[PROBLEM TO WORK ON]: Each record that follows goes into your reply unchanged; the pictures do not.

[DATA UNDER STUDY]:
= = = = = = =
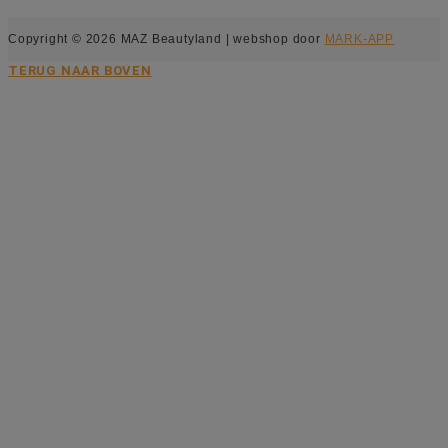
Copyright © 2026 MAZ Beautyland | webshop door
MARK-APP
TERUG NAAR BOVEN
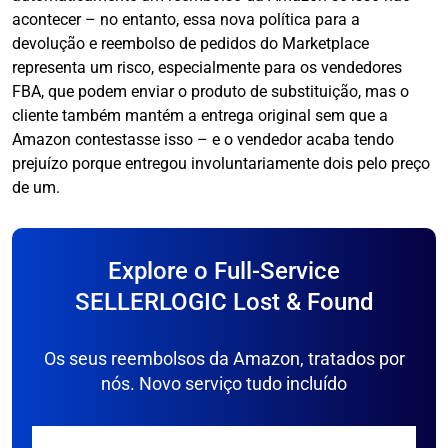
acontecer – no entanto, essa nova política para a
devolução e reembolso de pedidos do Marketplace
representa um risco, especialmente para os vendedores
FBA, que podem enviar o produto de substituição, mas o
cliente também mantém a entrega original sem que a
Amazon contestasse isso – e o vendedor acaba tendo
prejuízo porque entregou involuntariamente dois pelo preço
de um.
Explore o Full-Service
SELLERLOGIC Lost & Found
Os seus reembolsos da Amazon, tratados por
nós. Novo serviço tudo incluído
= = = = = = =
[EXPECTED ANSWER]:
Copyright © 2026 MAZ Beautyland | webshop door
MARK-APP
TERUG NAAR BOVEN
acontecer – no entanto, essa nova política para a
devolução e reembolso de pedidos do Marketplace
representa um risco, especialmente para os vendedores
FBA, que podem enviar o produto de substituição, mas o
cliente também mantém a entrega original sem que a
Amazon contestasse isso – e o vendedor acaba tendo
prejuízo porque entregou involuntariamente dois pelo preço
de um.
Explore o Full-Service
SELLERLOGIC Lost & Found
Os seus reembolsos da Amazon, tratados por
nós. Novo serviço tudo incluído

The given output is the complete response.